Exercise directions: Write out every one of the records below word for word, leaving the pictures out of your answer.

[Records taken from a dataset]

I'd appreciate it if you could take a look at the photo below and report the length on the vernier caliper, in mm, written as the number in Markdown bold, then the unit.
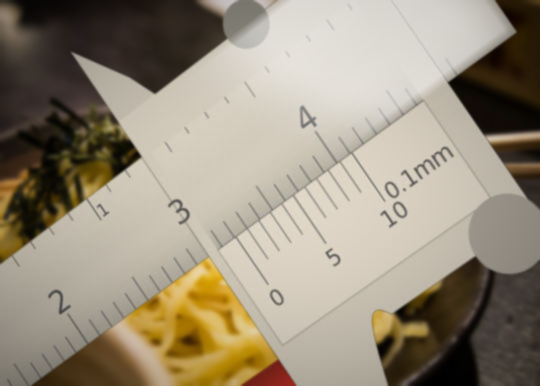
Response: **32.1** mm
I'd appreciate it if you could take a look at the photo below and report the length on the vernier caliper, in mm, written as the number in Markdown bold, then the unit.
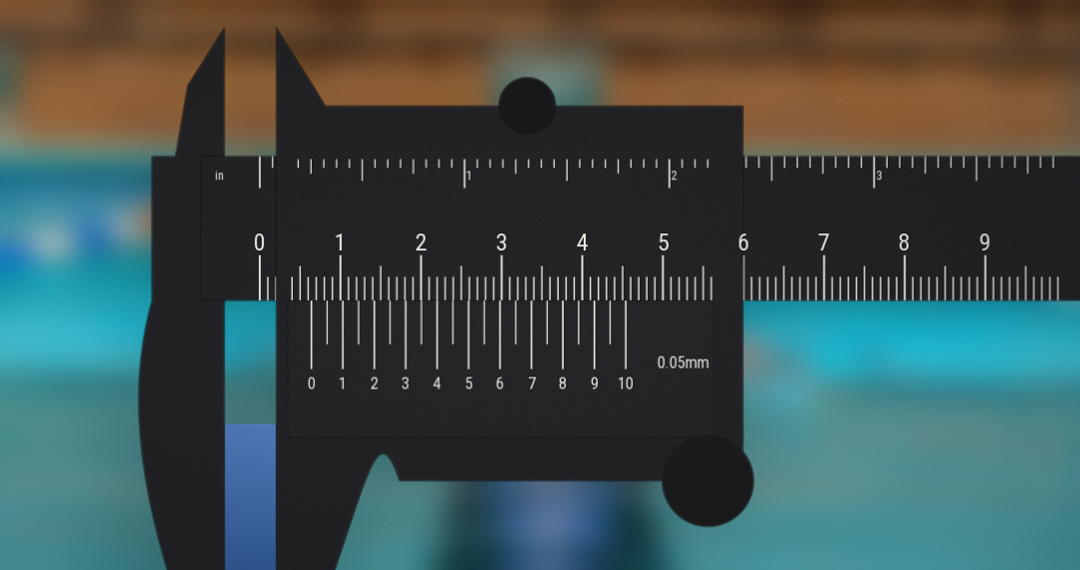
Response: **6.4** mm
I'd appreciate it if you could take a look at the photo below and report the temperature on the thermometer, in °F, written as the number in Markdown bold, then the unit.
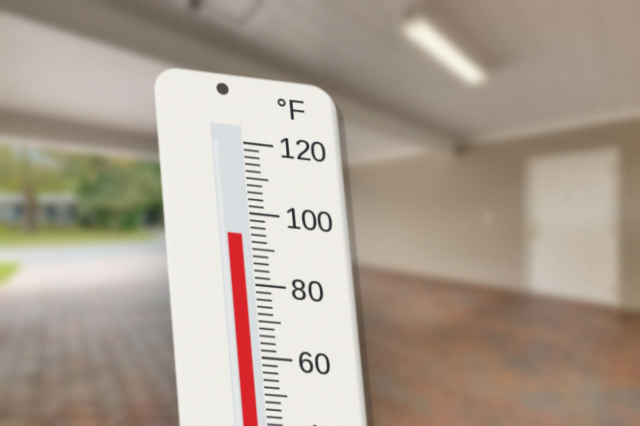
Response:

Written solution:
I'd appreciate it if you could take a look at the photo below and report the length on the vernier caliper, in mm, written as the number in Markdown bold, then the unit.
Response: **32.1** mm
I'd appreciate it if you could take a look at the photo below and report the length on the vernier caliper, in mm, written as the number in Markdown bold, then the unit.
Response: **6.4** mm
I'd appreciate it if you could take a look at the photo below and report the temperature on the thermometer, in °F, written as the number in Markdown bold, then the unit.
Response:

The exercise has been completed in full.